The Yellow Mountain, Anhui Province, China（中国安徽省黄山）
Photo Travel Guide
Main photographic interest: the classic Chinese landscape
The Yellow Mountain (黄山, Huangshan) is a cluster of 72 granite peaks in a 152-square-kilometre area located in southern Anhui Province. The mountain has featured in classical Chinese painting for centuries: exquisite black-ink depictions of rounded rock formations with flat-topped, twisted pine trees floating like an empire of islands in the clouds. It has also been a major photographic destination for Chinese photographers for the past couple decades and a World Heritage Site since 1990. The Yellow Mountain offers a unique opportunity to photograph stunning landscape at literally every turn of the trails.
The map and the names
English maps of the mountain do not seem to be widely available and, due to this, I have posted one here (you can upres and print it). Translation of the names that appear in this guide is as follows:
Shixinfeng（始信峰）- Beginning-to-believe Peak
Paiyunting（排云亭）- Cloud-dispelling Pavilion
Danxiafeng（丹霞峰）- Red Cloud Peak
Shizifeng（狮子峰）- Lion Peak
Feilaishi（飞来石）- Flying-over Rock
Bai'efeng（白鹅峰）- White Goose Peak
Yingkesong（迎客松）- Guest-greeting Pine
Shuguangting（曙光亭）- Dawn Pavilion
Guangmingding（光明顶）- Peak of Brilliance
Lianhuafeng（莲花峰）- Lotus Peak
Shihou Guanhai（石猴观海）- Stone Monkey Watching the Sea
Shisunfeng（石笋峰）- Stalagmite Peak
First you need to get to Huangshan City（黄山市, also known as Tunxi, 屯溪）. If you choose to fly, there are flights to/from Huangshan City airport (seven kilometers away from the city) from/to all major cities in China. If you set out from Shanghai (which is most convenient) you can take an overnight train (no. N518; departs at 22:02 from Shanghai railway station and arrives in Huangshan City at about 9:00 a.m.; hard-sleeper ticket: RMB175). Alternatively, you can go by bus from Xujiahui Bus Station（交通大宇徐家汇客运站; five and a half hour drive; buses leave daily at 6:30 a.m. and 10:00 a.m.; ticket: RMB90). I personally prefer going by the overnight train as this option allows you to get to the Yellow Mountain and be ready to go photographing from about 1 p.m. on the second day. I find that returning to Shanghai is easier by bus, though - on the day you leave the mountain you can photograph at sunrise and in the morning, leave the mountain at about midday and take a bus to Shanghai in early afternoon so that you get back to the city in the evening.

> **WHAT THIS TASK INVOLVES**
According to the Yellow Mountain guide, since what year has the mountain been a World Heritage Site? Rely only on the Yellow Mountain guide for this.

> **DATA LISTING**
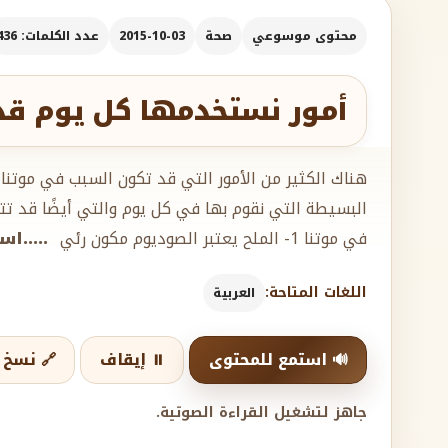
محتوى موسوعي
صحة
2015-10-03
عدد الكلمات: 436
أمور نستخدمها كل يوم قد
هناك الكثير من الأمور التي قد تكون السبب في موتن
البسيطة التي نقوم بها في كل يوم والتي أيضًا قد تت
في موتنا 1- الملح يعتبر الصوديوم مكون رئي
.....ا
اللغات المتاحة:
العربية
🔊 استمع للمحتوى
⏸️ إيقاف
🔗 نسخ ا
جاهز لتشغيل القراءة الصوتية.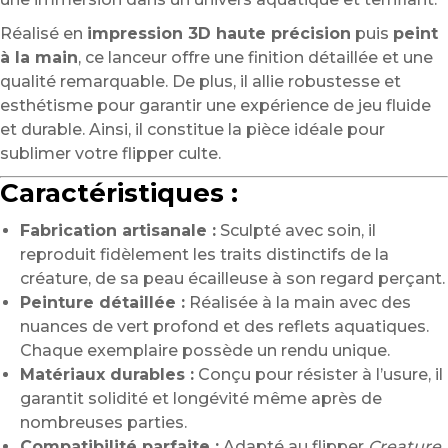
Réalisé en
impression 3D haute précision
puis
peint
à la main
, ce lanceur offre une finition détaillée et une
qualité remarquable. De plus, il allie robustesse et
esthétisme pour garantir une expérience de jeu fluide
et durable. Ainsi, il constitue la pièce idéale pour
sublimer votre flipper culte.
Caractéristiques :
Fabrication artisanale :
Sculpté avec soin, il
reproduit fidèlement les traits distinctifs de la
créature, de sa peau écailleuse à son regard perçant.
Peinture détaillée :
Réalisée à la main avec des
nuances de vert profond et des reflets aquatiques.
Chaque exemplaire possède un rendu unique.
Matériaux durables :
Conçu pour résister à l’usure, il
garantit solidité et longévité même après de
nombreuses parties.
Compatibilité parfaite :
Adapté au flipper
Creature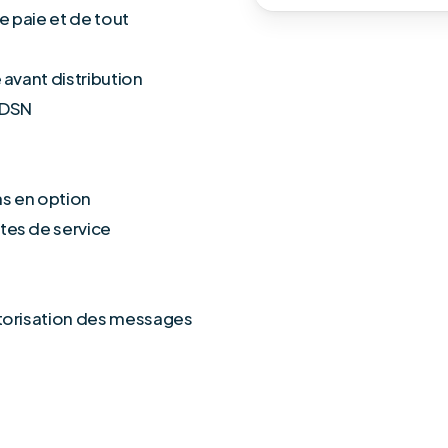
e paie et de tout
 avant distribution
+ DSN
ns en option
tes de service
istorisation des messages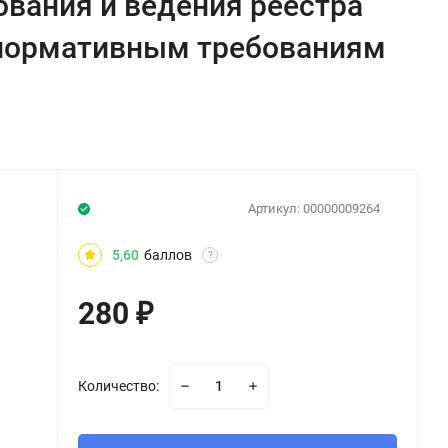
вания и ведения реестра
 нормативным требованиям
Артикул:
00000009264
5,60
баллов
?
280
₽
Количество: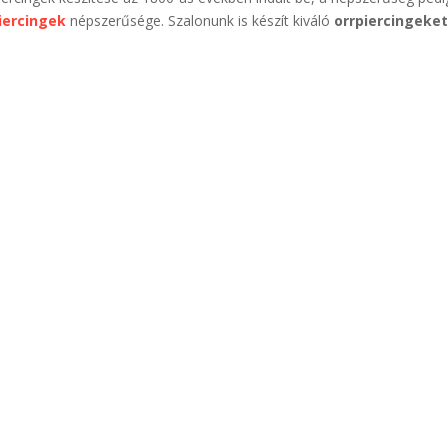
iercingek
népszerűsége. Szalonunk is készít kiváló
orrpiercingeket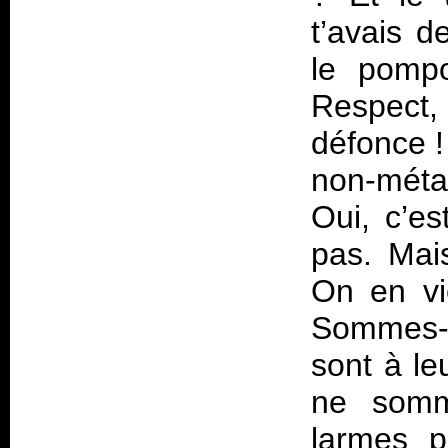
t’avais 
le pompo
Respect,
défonce 
non-méta
Oui, c’es
pas. Mai
On en vi
Sommes-
sont à le
ne som
larmes p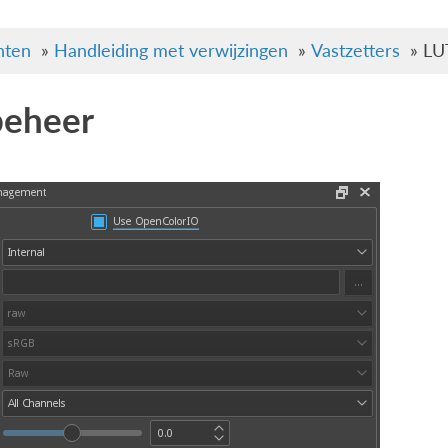
ten
»
Handleiding met verwijzingen
»
Vastzetters
»
LU
beheer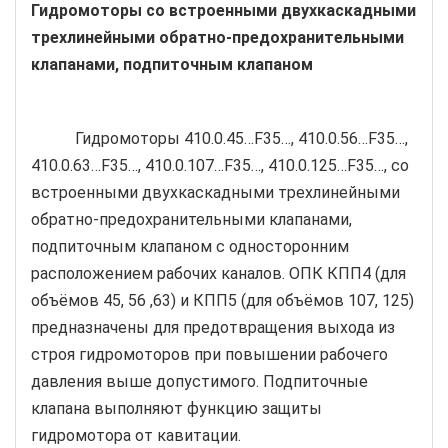
Гидромоторы со встроенными двухкаскадными
трехлинейными обратно-предохранительными
клапанами, подпиточным клапаном
Гидромоторы 410.0.45…F35…, 410.0.56…F35…,
410.0.63…F35…, 410.0.107…F35…, 410.0.125…F35…, со
встроенными двухкаскадными трехлинейными
обратно-предохранительными клапанами,
подпиточным клапаном с односторонним
расположением рабочих каналов. ОПК КПП4 (для
объёмов 45, 56 ,63) и КПП5 (для объёмов 107, 125)
предназначены для предотвращения выхода из
строя гидромоторов при повышении рабочего
давления выше допустимого. Подпиточные
клапана выполняют функцию защиты
гидромотора от кавитации.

> **EXERCISE OUTPUT**
1990